Kallima allowed Sable to drag her out of the hall, whispers following the tall redhead like a ghost.
“Was that Orion?”
“She slugged him! Just like that!”
“Is that a freshman? If she’s in gym with the Nobles…”
“She’s gonna get expelled.”
“Expelled? She won’t survive the semester!”
Kallima caught the amused eye of the sylph she had been observing earlier. He winked at her, and she blushed vividly before escaping with Sable.
“Why did you do that?” Sable asked.
“He called Mum an squiffy twit,” Kallima hissed. “I heard that enough at my last school. I don’t want to hear it from the people here, too.”
“He called her what?”
“A drunk, Sable! You heard him, didn’t you?”
“I heard him ask if she were drinking, but I don’t think…”

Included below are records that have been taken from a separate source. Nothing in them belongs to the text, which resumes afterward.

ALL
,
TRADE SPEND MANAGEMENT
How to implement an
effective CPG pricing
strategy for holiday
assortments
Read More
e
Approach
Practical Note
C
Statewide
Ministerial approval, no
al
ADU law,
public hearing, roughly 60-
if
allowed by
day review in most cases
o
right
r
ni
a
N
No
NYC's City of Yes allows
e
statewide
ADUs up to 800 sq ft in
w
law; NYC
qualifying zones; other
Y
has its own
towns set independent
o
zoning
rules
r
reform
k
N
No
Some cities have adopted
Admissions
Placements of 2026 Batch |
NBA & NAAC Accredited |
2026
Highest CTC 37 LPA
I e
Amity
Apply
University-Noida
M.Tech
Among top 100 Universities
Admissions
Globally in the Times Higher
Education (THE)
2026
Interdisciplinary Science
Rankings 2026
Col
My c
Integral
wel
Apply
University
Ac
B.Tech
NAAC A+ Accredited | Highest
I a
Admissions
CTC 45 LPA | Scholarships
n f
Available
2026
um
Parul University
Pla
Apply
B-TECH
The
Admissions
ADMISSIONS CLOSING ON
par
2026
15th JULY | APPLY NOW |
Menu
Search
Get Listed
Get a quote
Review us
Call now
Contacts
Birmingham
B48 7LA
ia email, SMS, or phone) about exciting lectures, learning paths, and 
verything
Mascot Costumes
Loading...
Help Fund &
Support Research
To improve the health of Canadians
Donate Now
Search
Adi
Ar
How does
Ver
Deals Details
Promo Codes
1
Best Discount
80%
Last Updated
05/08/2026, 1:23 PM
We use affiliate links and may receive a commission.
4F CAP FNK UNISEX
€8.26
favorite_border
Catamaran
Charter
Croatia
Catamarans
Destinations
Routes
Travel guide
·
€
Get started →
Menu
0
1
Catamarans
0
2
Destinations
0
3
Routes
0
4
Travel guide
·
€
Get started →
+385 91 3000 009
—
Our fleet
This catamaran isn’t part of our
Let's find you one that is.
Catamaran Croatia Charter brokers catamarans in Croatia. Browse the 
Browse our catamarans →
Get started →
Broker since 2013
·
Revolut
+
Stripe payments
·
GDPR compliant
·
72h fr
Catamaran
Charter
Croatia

“He insulted her,” Kallima said. “He can’t talk about her like that.”
“If you say so.”
They walked back to their room in silence. Jasmine was already back in the room when they entered. The skinny werewolf was struggling to pull something from her suitcase. Her head jerked up to Kallima at the sound of the door.
“Gimme a hand here, Red.”
“Sorry. My whole table was calling you ‘Red.’ Kind of stuck with me.”
Kallima groaned and looked over Jasmine’s shoulder. She paled at the object that Jasmine was trying to remove.
“Wow, that’s, like, really wedged in, huh?” Sable said, leaning over the suitcase.
“Yeah, I can’t get it out.”
“Why do you have an ax?” Kallima screeched.
“For gym class.”
“How do you expect us to, like, get through Labyrinth without weapons?” Sable asked.
Kallima stared woozily at the two girls as they attempted to remove the heavy item from the case. In seeing that shining metal, everything seemed to sink in.
She was going to school with giants and ogres. With brownies and pixies. With a werewolf armed with a good-sized ax.